Spot a koala on Magnetic Island
Magnetic Island lies just off the coast from Townsville, Tropical North Queensland’s biggest city. Many Townsville residents treat Magnetic Island as though it's an outer suburb because it's only a 20 minute ferry ride away. The island is a great place to see koalas in the wild – it’s estimated there are at least 800 koalas in the island’s gum trees. The Forts walk, in the island's east, offers the best chance of spotting koalas. The SeaLink Ferry makes regular trips between Townsville and Magnetic Island seven days a week.
Explore the region's biggest city
Townsville is Queensland's largest regional city, with a vibrant nightlife thanks to its many university students. Base yourself at Rambutan, a “glampacker” resort boasting a rooftop pool and bar along with dormitories, hotel rooms and self-contained villas. For a bird's-eye view over the city and Magnetic Island, climb one of the trails leading to the summit of Castle Hill, a 286 metre (938 feet) high, pink granite monolith.
Take the leap in Cairns
Thrillseekers can take the plunge from a purpose-built, 50 metre (164 feet) high tower tucked into the rainforest just north of Cairns. The AJ Hackett bungy jump offers 16 jump styles – take your pick from the Swan Dive, Water Touch, Handstand, Forward Flip and more – as well as a glorious view that stretches all the way to the Great Barrier Reef. On Sundays, live bands add to the chilled-out vibe.
Relax at a man-made beach
Sometimes the best things in life are free. The Cairns waterfront was completely transformed when the Cairns Esplanade Swimming Lagoon opened in 2003. The vast saltwater lagoon pool features striking fish sculptures, sandy shores, underwater benches and lifeguards who keep watch over the swimmers. If you really want to make like a local, grab some sausages from one of the nearby supermarkets and sizzle them on one of the many free electric barbecues along the foreshore.
Swim in a rainforest
Take a bus from Port Douglas (or drive if you have a car) to Mossman Gorge, 80 kilometres (50 miles) north of Cairns. Sitting within the World Heritage-listed Daintree National Park, this section of rainforest is both accessible and extraordinarily beautiful. Pack your swimming costume and wade into the clear waters that flow around the shaded Mossman River's smooth granite boulders. Keep an eye out, too, for the cassowary – a native Australian bird that can grow to be as tall as a human. A shuttle bus transfers visitors between the car park and the gorge.

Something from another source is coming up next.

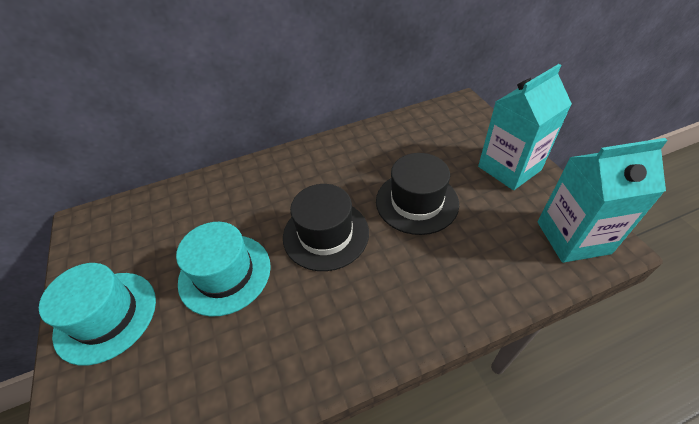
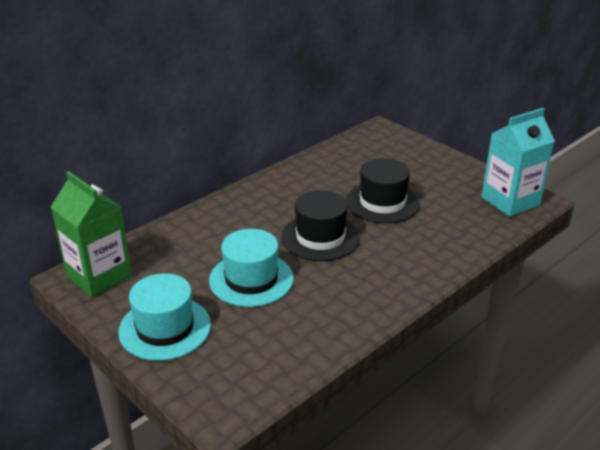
camera: 25 degrees left, 15 degrees down
turquoise carton [478,64,572,190] -> none
none -> green carton [51,171,132,297]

Take time out in Airlie Beach
Airlie Beach is a beautiful beach town, snuggled up against a rugged patch of coastal rainforest, with a well deserved reputation for great nightlife. Hire a bicycle to explore Conway National Park, a magnet for magnificent birds such as emerald doves, sulphur-crested cockatoos and buff-breasted paradise kingfishers, which fly down from Papua New Guinea to nest in the park's termite mounds. Rent a bike from Whitsunday Adventures and visit the Airlie Beach Information Centre for bike routes. In Airlie Beach quench your thirst at Denman Cellars Beer Café, which stocks more than 300 types of beer and cider.